---------- Recorded information ----------

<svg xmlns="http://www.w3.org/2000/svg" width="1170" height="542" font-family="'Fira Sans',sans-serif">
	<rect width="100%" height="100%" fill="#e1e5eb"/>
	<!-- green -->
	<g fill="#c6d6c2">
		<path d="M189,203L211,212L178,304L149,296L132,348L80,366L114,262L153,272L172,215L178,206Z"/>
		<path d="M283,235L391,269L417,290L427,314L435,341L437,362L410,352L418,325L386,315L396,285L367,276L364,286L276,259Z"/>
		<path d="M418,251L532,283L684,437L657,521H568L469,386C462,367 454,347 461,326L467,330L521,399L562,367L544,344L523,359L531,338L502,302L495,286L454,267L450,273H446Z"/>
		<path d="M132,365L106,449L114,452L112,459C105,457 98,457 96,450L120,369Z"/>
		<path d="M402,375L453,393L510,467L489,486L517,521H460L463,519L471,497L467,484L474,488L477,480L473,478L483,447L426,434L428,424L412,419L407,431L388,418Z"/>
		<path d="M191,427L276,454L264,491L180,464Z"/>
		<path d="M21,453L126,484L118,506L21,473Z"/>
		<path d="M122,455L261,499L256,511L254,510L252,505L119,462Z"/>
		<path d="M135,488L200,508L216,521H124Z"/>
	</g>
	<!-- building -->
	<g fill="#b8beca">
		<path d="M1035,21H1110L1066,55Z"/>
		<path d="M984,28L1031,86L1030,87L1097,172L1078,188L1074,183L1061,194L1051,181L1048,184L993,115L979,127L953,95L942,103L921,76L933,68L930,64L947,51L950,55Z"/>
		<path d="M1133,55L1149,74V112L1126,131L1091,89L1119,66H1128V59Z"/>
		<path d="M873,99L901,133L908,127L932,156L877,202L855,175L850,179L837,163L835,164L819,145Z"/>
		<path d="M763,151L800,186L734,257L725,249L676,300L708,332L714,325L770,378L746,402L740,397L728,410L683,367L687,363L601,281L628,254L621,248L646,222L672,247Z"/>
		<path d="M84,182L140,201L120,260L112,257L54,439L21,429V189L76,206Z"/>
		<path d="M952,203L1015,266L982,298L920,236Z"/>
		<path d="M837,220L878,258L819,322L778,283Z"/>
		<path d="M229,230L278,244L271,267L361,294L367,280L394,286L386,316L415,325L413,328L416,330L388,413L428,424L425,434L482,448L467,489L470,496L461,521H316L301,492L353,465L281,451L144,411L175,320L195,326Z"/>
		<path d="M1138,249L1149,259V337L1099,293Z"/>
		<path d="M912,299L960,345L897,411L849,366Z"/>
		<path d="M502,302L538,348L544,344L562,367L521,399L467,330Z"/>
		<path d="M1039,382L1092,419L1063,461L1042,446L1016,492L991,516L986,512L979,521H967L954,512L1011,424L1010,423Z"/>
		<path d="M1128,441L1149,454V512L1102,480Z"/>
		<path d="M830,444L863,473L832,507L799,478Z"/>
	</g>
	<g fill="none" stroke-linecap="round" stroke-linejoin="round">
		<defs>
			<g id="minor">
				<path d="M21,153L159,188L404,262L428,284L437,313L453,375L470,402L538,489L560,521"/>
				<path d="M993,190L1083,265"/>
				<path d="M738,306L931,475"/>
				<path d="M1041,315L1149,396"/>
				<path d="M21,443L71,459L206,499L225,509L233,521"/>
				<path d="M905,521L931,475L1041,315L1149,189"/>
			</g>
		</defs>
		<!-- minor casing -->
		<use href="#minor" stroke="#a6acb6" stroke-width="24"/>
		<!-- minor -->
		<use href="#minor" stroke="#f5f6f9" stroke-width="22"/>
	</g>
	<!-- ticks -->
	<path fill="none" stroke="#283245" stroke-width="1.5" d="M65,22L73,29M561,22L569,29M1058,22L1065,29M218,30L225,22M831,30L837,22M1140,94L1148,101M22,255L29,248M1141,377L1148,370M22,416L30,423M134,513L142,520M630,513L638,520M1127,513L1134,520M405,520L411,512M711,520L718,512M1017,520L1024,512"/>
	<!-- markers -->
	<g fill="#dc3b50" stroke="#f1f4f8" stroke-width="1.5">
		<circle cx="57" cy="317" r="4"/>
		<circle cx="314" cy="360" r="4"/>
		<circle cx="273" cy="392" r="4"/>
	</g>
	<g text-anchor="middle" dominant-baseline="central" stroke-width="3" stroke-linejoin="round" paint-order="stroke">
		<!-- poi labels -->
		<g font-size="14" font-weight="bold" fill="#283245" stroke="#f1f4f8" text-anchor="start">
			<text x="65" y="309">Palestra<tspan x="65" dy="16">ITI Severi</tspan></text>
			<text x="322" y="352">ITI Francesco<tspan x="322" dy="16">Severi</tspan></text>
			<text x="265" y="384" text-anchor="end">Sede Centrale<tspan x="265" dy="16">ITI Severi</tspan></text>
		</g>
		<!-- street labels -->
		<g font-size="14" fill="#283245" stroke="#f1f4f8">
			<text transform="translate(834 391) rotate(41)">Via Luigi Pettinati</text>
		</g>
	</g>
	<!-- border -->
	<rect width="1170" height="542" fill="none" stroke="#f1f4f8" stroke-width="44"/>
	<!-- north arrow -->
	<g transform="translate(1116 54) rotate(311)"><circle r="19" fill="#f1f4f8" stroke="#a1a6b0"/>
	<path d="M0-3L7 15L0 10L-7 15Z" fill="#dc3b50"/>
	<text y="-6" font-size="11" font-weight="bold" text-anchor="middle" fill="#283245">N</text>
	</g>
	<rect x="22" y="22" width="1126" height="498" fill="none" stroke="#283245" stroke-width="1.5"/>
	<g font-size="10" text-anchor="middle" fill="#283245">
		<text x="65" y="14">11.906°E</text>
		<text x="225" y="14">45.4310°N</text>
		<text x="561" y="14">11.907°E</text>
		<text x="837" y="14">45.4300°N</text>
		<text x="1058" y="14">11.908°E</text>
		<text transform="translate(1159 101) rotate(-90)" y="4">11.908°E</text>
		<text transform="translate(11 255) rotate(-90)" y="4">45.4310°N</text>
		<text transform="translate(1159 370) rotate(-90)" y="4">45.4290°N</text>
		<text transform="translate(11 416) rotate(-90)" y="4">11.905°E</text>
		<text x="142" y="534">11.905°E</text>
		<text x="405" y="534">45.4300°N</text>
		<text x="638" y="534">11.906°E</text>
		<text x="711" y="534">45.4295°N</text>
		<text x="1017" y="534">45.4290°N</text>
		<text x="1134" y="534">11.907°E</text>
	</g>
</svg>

----------

▶ **Exercise aim**:
Every line above in which the word "weight" is present must be copied into the answer.

▶ **Exercise result**:
		<g font-size="14" font-weight="bold" fill="#283245" stroke="#f1f4f8" text-anchor="start">
	<text y="-6" font-size="11" font-weight="bold" text-anchor="middle" fill="#283245">N</text>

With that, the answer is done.